Friday, March 11, 2011

Senator Landrieu Supports Cheniere Energy

We are pounding the table as a BUY right now on Cheniere Energy - LNG. E&Y and S&P stand behind Cheniere too despite a recent drop in their stock which we feel is completely unwarranted. LNG is a very STRONG BUY.


For Immediate Release

March 10, 2011

Contact: media@landrieu.senate.gov


Landrieu Pushes for Key Federal Approval of Gas Export Facility in Southwest Louisiana

Washington, D.C. – United States Senator Mary L. Landrieu, D-La., today vowed to intensify her push for U.S. Department of Energy approval of a liquefied natural gas (LNG) export facility on the Sabine Pass in Cameron Parish.

Cheniere Energy’s proposal to transform its existing LNG receiving terminal into a facility that can both import and export LNG would bring substantial economic benefits to southwest Louisiana, including:

· Establishment of the world’s only bi-directional LNG processing facility on the Sabine Pass;

· Creation or sustainment of 30,000-50,000 indirect production jobs;

· Creation of 3,000 peak construction jobs;

· Creation of 100-150 new direct long-term, skilled technical jobs.

After writing numerous letters to the Department of Energy and the Federal Energy Regulatory Commission as well as the President, urging them to approve the project, Sen. Landrieu is now calling on the administration for immediate affirmative action.

Landrieu said: “The Cheniere project is of crucial importance to southwest Louisiana, which has never fully recovered from Hurricanes Rita and Ike. I am urging (Energy) Secretary Chu and (Federal Energy Regulatory Commission) Chairman Wellinghoff to act without further delay to approve this important project, which will not only put our people back to work, but also help reduce global emissions by giving other countries greater access to a cleaner source of energy and, through exports, improve the U.S. trade balance by as much as $5 to $7billion annually. There is no reason not to move forward right away with final approval.”


Wednesday, March 09, 2011

Cheniere Energy - LNG Notes

Yesterday, shares plunged 36%, only to rebound more than 35% this morning. There was immediate short covering then apparently, the shorts sold the shares again driving out the hot money day flippers.

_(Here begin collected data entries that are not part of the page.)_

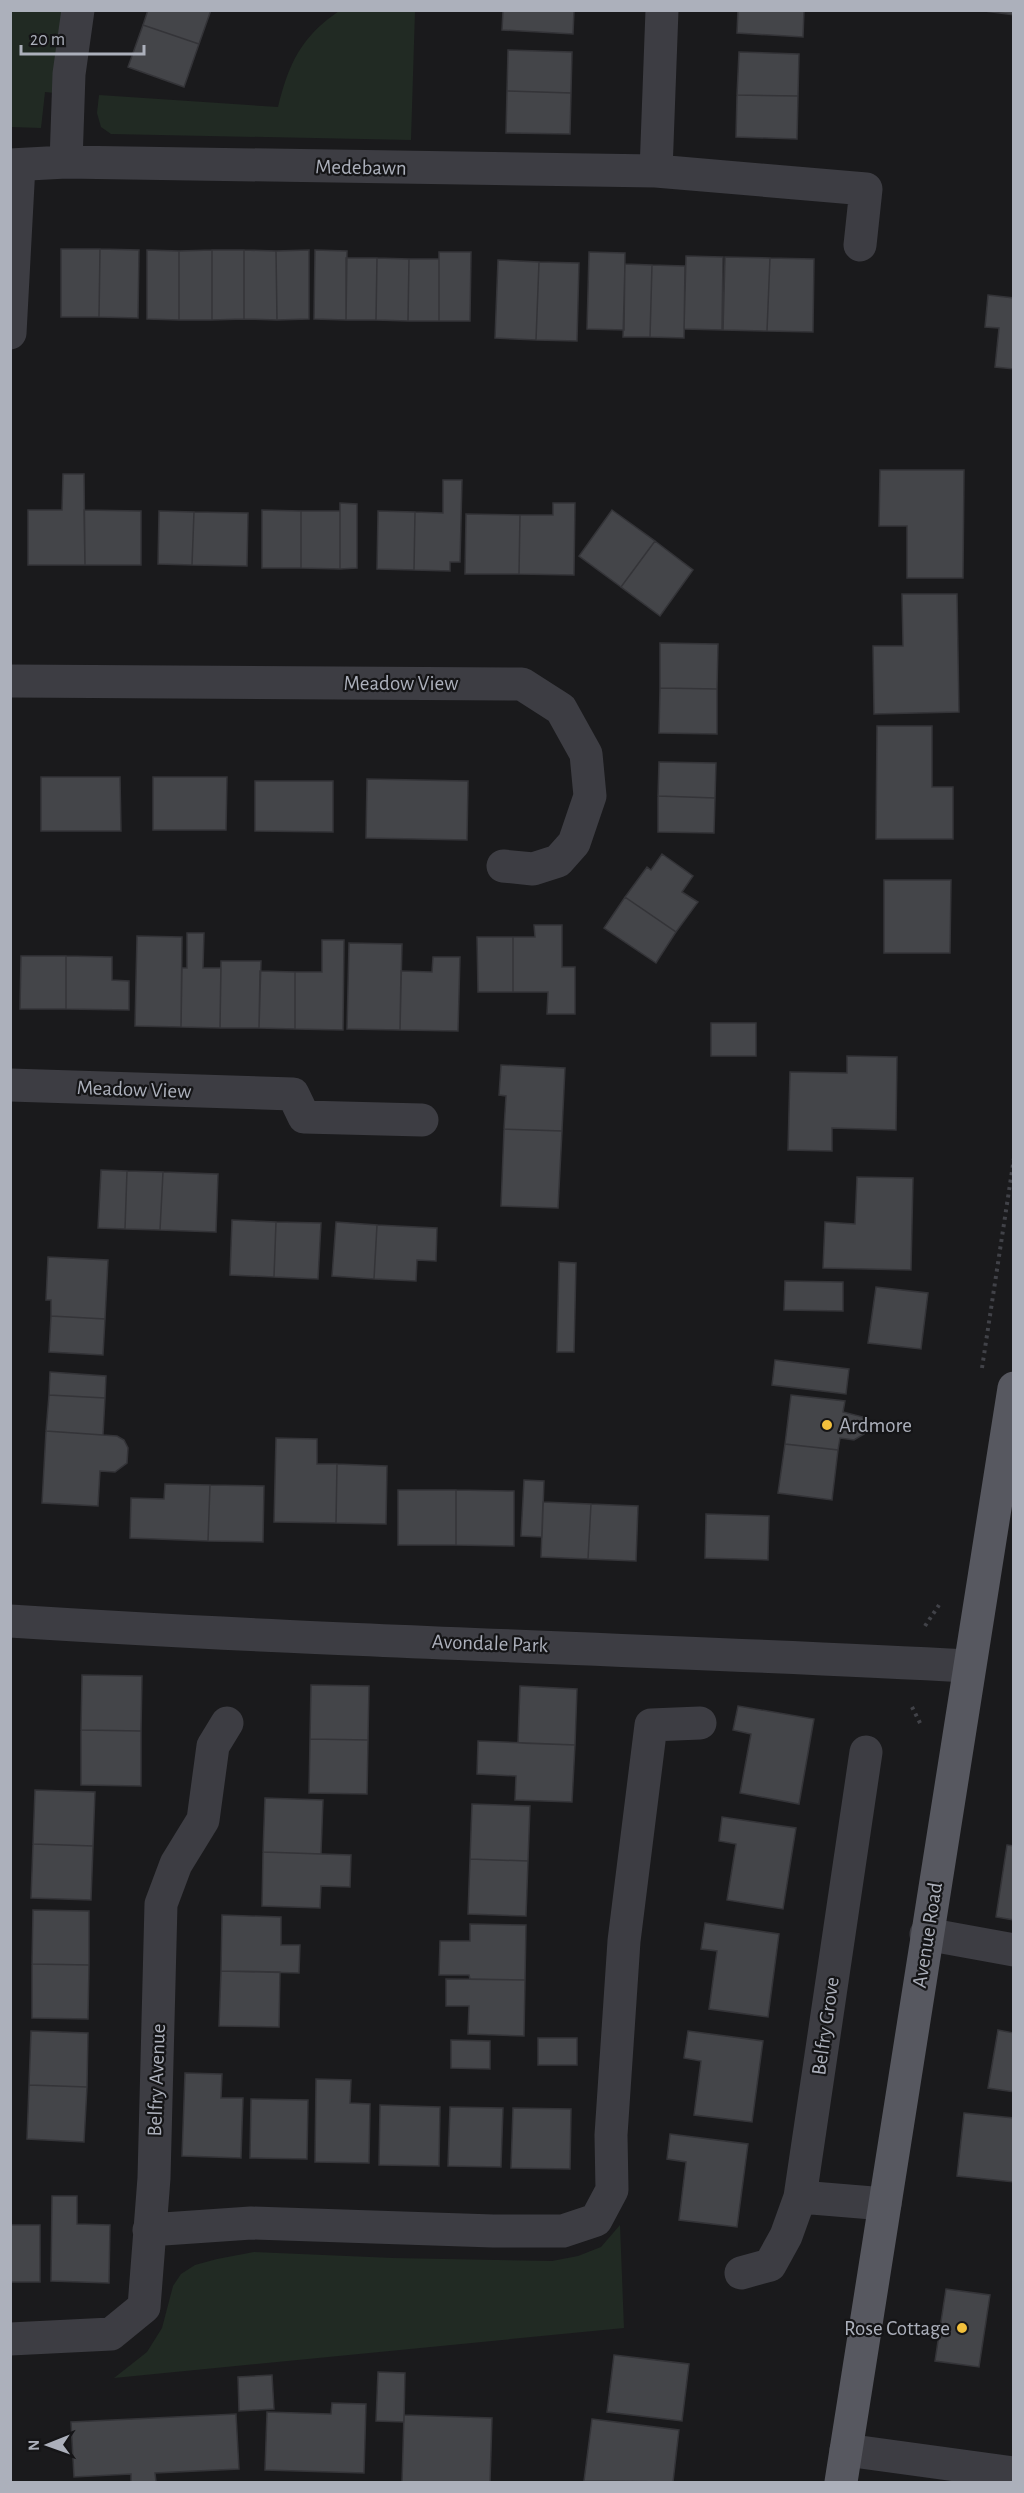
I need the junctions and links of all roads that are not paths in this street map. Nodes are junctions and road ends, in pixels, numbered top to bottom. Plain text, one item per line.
1 (78, 10) edge
2 (662, 10) edge
3 (66, 162) junction
4 (15, 165) edge
5 (656, 171) junction
6 (860, 245) dead end
7 (10, 333) edge
8 (10, 681) edge
9 (503, 866) dead end
10 (10, 1085) edge
11 (422, 1120) dead end
12 (1014, 1388) edge
13 (10, 1621) edge
14 (969, 1666) junction
15 (227, 1723) dead end
16 (700, 1723) dead end
17 (866, 1752) dead end
18 (926, 1934) junction
19 (1014, 1950) edge
20 (800, 2197) junction
21 (885, 2204) junction
22 (149, 2230) junction
23 (741, 2273) dead end
24 (10, 2339) edge
25 (846, 2450) junction
26 (1014, 2473) edge
27 (841, 2482) edge

1 - 3 street
2 - 5 street
3 - 4 street, Medebawn
3 - 5 street, Medebawn
4 - 7 street, Medebawn
5 - 6 street, Medebawn
8 - 9 street, Meadow View
10 - 11 street, Meadow View
12 - 14 main road, Avenue Road
13 - 14 street, Avondale Park
14 - 18 main road, Avenue Road
15 - 22 street, Belfry Avenue
16 - 22 street
17 - 20 street, Belfry Grove
18 - 19 street
18 - 21 main road, Avenue Road
20 - 21 street
20 - 23 street, Belfry Grove
21 - 25 main road, Avenue Road
22 - 24 street, Belfry Avenue
25 - 26 street
25 - 27 main road, Avenue Road

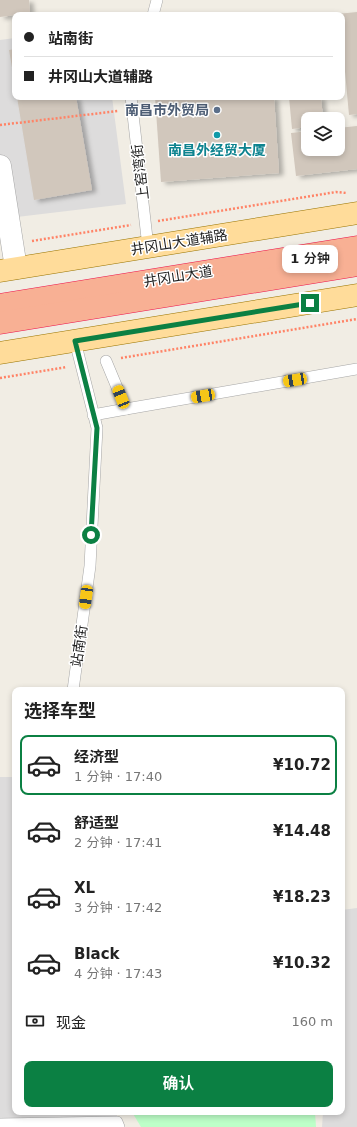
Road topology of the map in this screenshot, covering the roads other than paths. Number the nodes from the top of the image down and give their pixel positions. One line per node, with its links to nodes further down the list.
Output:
1 (158, 0): 2 (lane)
2 (154, 12)
3 (131, 100): 6 (lane, 上窑湾街)
4 (0, 166): 9 (street)
5 (354, 203): 6 (main road, 井冈山大道辅路)
6 (148, 247): 9 (main road, 井冈山大道辅路)
7 (357, 247): 11 (highway, 井冈山大道)
8 (357, 265): 12 (highway, 井冈山大道)
9 (8, 270)
10 (357, 295): 13 (main road)
11 (0, 305)
12 (0, 323)
13 (75, 341): 14 (main road); 18 (lane, 站南街)
14 (0, 353)
15 (106, 361): 17 (lane)
16 (357, 369): 17 (lane)
17 (126, 408): 18 (lane)
18 (93, 414): 19 (lane, 站南街)
19 (73, 687)
20 (0, 1124): 21 (lane)
21 (119, 1127)

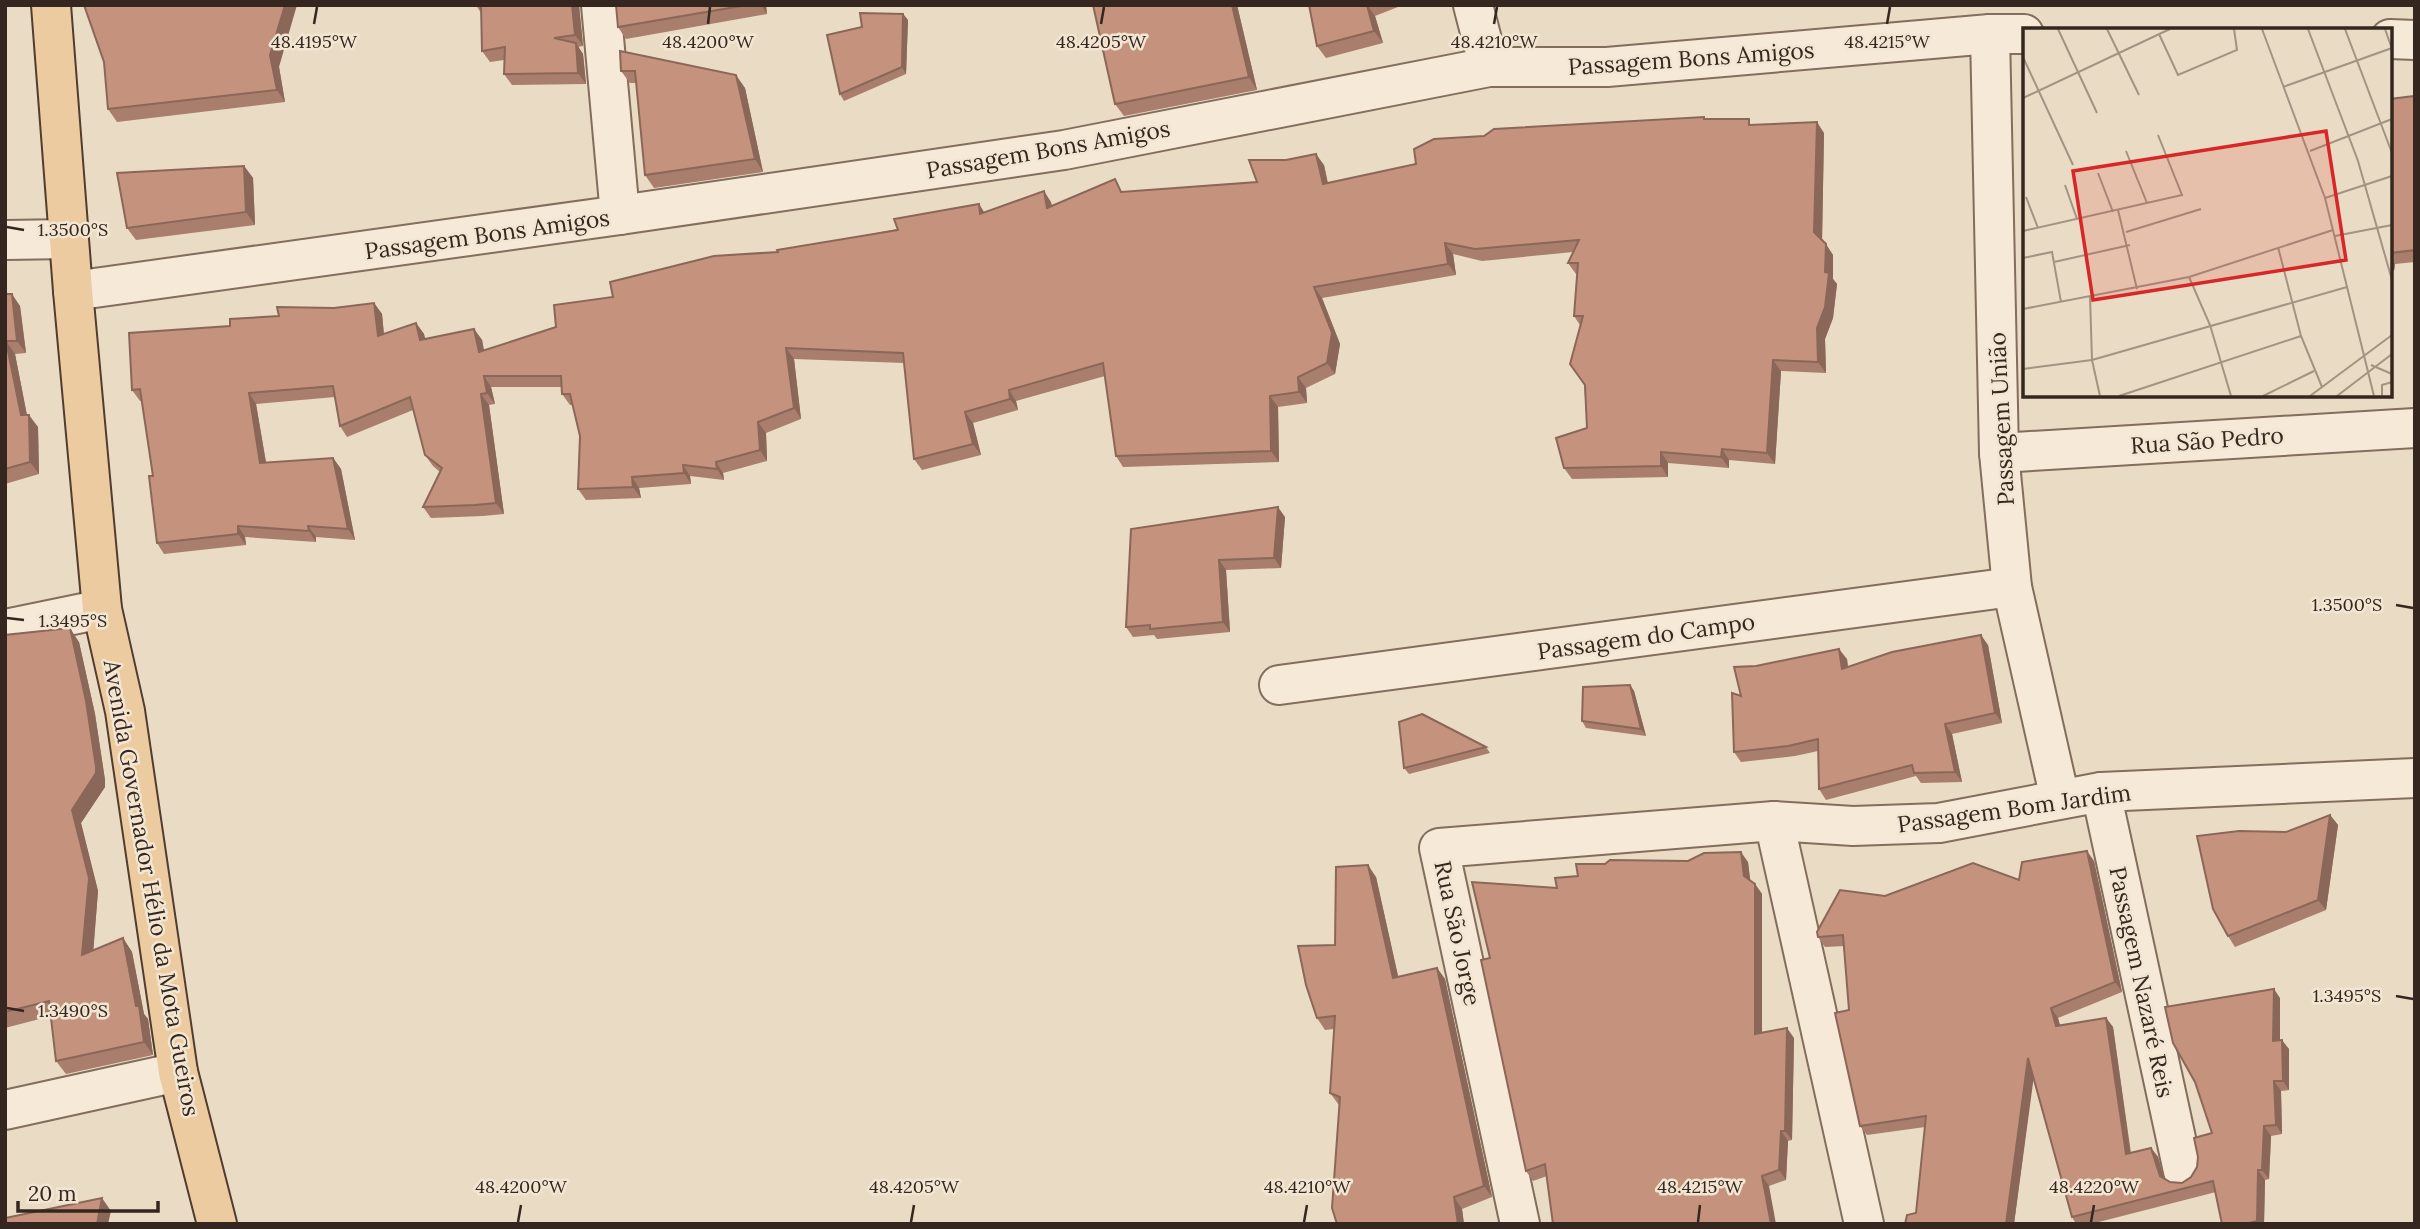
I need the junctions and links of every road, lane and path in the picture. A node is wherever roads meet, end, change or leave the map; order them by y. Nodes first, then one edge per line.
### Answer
1 (51, 5) edge
2 (601, 5) edge
3 (1473, 5) edge
4 (2008, 34) edge
5 (2392, 39) edge
6 (2415, 40) edge
7 (1489, 67) junction
8 (620, 215) junction
9 (69, 239) junction
10 (5, 240) edge
11 (73, 291) junction
12 (2415, 428) edge
13 (1999, 453) junction
14 (2012, 587) junction
15 (102, 608) junction
16 (5, 629) edge
17 (1279, 685) dead end
18 (2415, 778) edge
19 (2101, 792) junction
20 (2060, 799) junction
21 (1774, 821) junction
22 (178, 1072) junction
23 (5, 1110) edge
24 (2183, 1171) dead end
25 (217, 1224) edge
26 (1520, 1224) edge
27 (1864, 1224) edge

1 - 9 main road, Avenida Governador Hélio da Mota Gueiros
2 - 8 street
3 - 7 street
4 - 7 street, Passagem Bons Amigos
4 - 13 street, Passagem União
5 - 6 street
7 - 8 street, Passagem Bons Amigos
8 - 11 street, Passagem Bons Amigos
9 - 10 street
9 - 11 main road, Avenida Governador Hélio da Mota Gueiros
11 - 15 main road, Avenida Governador Hélio da Mota Gueiros
12 - 13 street, Rua São Pedro
13 - 14 street, Passagem União
14 - 17 street, Passagem do Campo
14 - 20 street, Passagem União
15 - 16 street
15 - 22 main road, Avenida Governador Hélio da Mota Gueiros
18 - 19 street, Passagem Bom Jardim
19 - 20 street, Passagem Bom Jardim
19 - 24 street, Passagem Nazaré Reis
20 - 21 street, Passagem Bom Jardim
21 - 26 street, Rua São Jorge
21 - 27 street
22 - 23 street
22 - 25 main road, Avenida Governador Hélio da Mota Gueiros

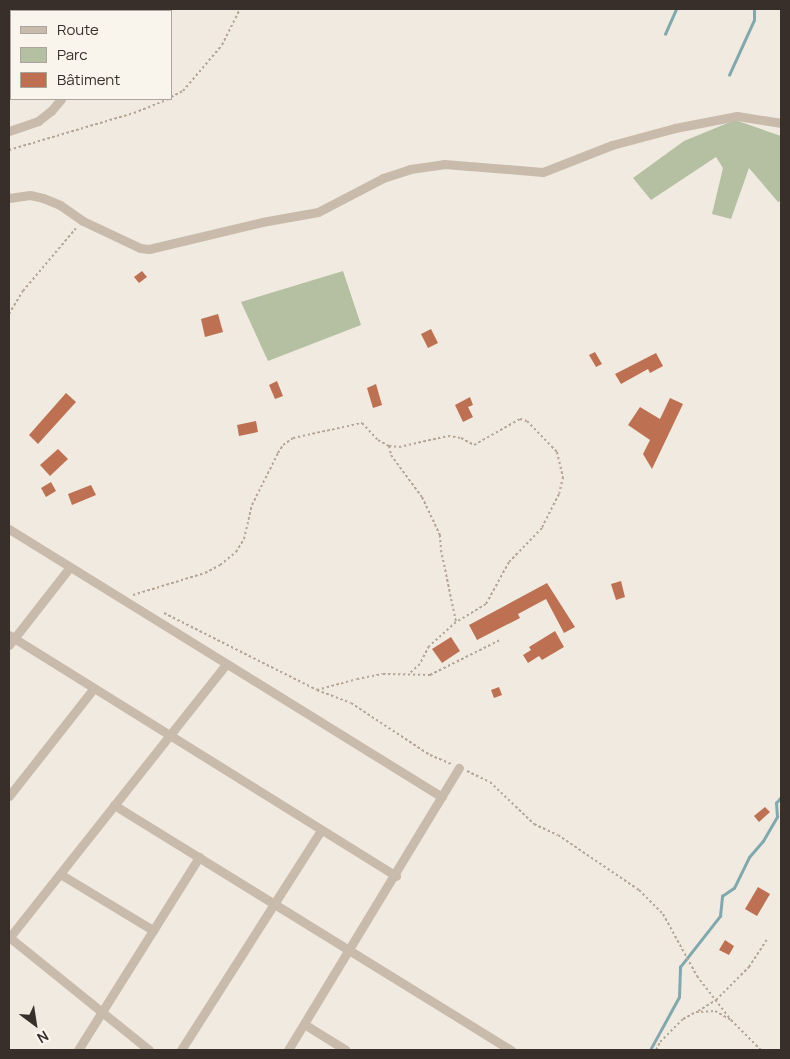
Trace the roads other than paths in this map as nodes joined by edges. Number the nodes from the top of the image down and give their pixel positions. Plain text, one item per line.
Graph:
1 (60, 100) edge
2 (781, 123) edge
3 (9, 131) edge
4 (9, 198) edge
5 (9, 529) edge
6 (70, 567) junction
7 (10, 639) edge
8 (226, 664) junction
9 (94, 688) junction
10 (169, 735) junction
11 (459, 768) dead end
12 (9, 796) edge
13 (442, 797) junction
14 (114, 804) junction
15 (322, 830) junction
16 (199, 857) junction
17 (60, 874) junction
18 (396, 876) junction
19 (274, 904) junction
20 (153, 930) junction
21 (9, 938) edge
22 (350, 950) junction
23 (102, 1012) junction
24 (304, 1024) junction
25 (78, 1050) edge
26 (149, 1050) edge
27 (181, 1050) edge
28 (288, 1050) edge
29 (346, 1050) edge
30 (511, 1050) edge

1 - 3 street
2 - 4 street
5 - 6 street
6 - 7 street
6 - 8 street
7 - 9 street
8 - 10 street
8 - 13 street
9 - 10 street
9 - 12 street
10 - 14 street
10 - 15 street
11 - 13 street
13 - 18 street
14 - 16 street
14 - 17 street
15 - 18 street
15 - 19 street
16 - 19 street
16 - 20 street
17 - 20 street
17 - 21 street
18 - 22 street
19 - 22 street
19 - 27 street
20 - 23 street
21 - 23 street
22 - 24 street
22 - 30 street
23 - 25 street
23 - 26 street
24 - 28 street
24 - 29 street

Our position on Cheniere Energy has not changed.

Hold the shares that you own.

Since last year, the company remains on track to gain the required permits from the D.O.E and other state and federal agencies that will allow it to become the first company to export liquefied natural gas in the US. This will create more construction and energy related jobs and a solution to the over abundance of NG supply at $4.00 per unit. The arb play is to buy it here in the US and sell the cooled LNG in offshore at $9.00 per unit. A brilliant play!

Cheniere Is Not in Default on and Debt Payments as guaranteed by the CEO and E&Y accounting firm.

The only issue filed in the 8K was a disturbing letter filed by a bondholder in Cheniere Energy Partners, a firm related to Cheniere Energy called Centerbridge Partners who are obviously entangled with the 10,000,000 share shorts. The bondholder claims Sabine Pass is in default of a debt payment because it strayed from general accounting rules in the way it recognized revenue. Totally not true per Cheniere's CEO, Charif Souki.

What happened then? The Centerbridge bondholder letter scared investors out the market on Wednesday and sent the shares plunging until clarity could take hold, unexpected from the company's intentions for disclosure.

We spoke to the company Wednesday like others did and executives there say that the lawsuit is baseless. Centerbridge isn't even a shareholder and they don"t even know what bonds are in question? The company has filed a lawsuit, claiming that the bondholder has disrupted Cheniere’s business and engaged in defamation and business disparagement. So true and malicious! Additionally, Cheniere said that its auditors found "no fault" with the company’s revenue-recognition policies in the most recent quarterly report that went out a few weeks ago.

Citigroup agrees with our firm belief that Cheniere Energy will soon very likely receive the necessary permits from the Department of Energy to export U.S. produced LNG to Asia. Why would they block this agenda to create more jobs and earn US more revenue dollars? This morning, Citigroup reiterated its “Buy” rating on the stock and calmed investors. Buying ensued, then shorts re-entered.

Current action to take: HOLD Cheniere Energy (LNG) to the $11.00 level unless otherwise advised. Click

If the stock stays in the $7.00 range buy more shares. Remember that before the letter of disturbance by Centerbridge, Cheniere had traded at the $10.50 level, well ahead of our initial $5.00 buy price late last year. We feel that the stock, ultimately, is headed into the $15 - $20.00 level for those longer term players.

A similar play occurred three years ago with InterOil and a Refinery in Papua New Guinea. Check it out. LNG went from $10.00 to $75 with the help of George Soros HF manager.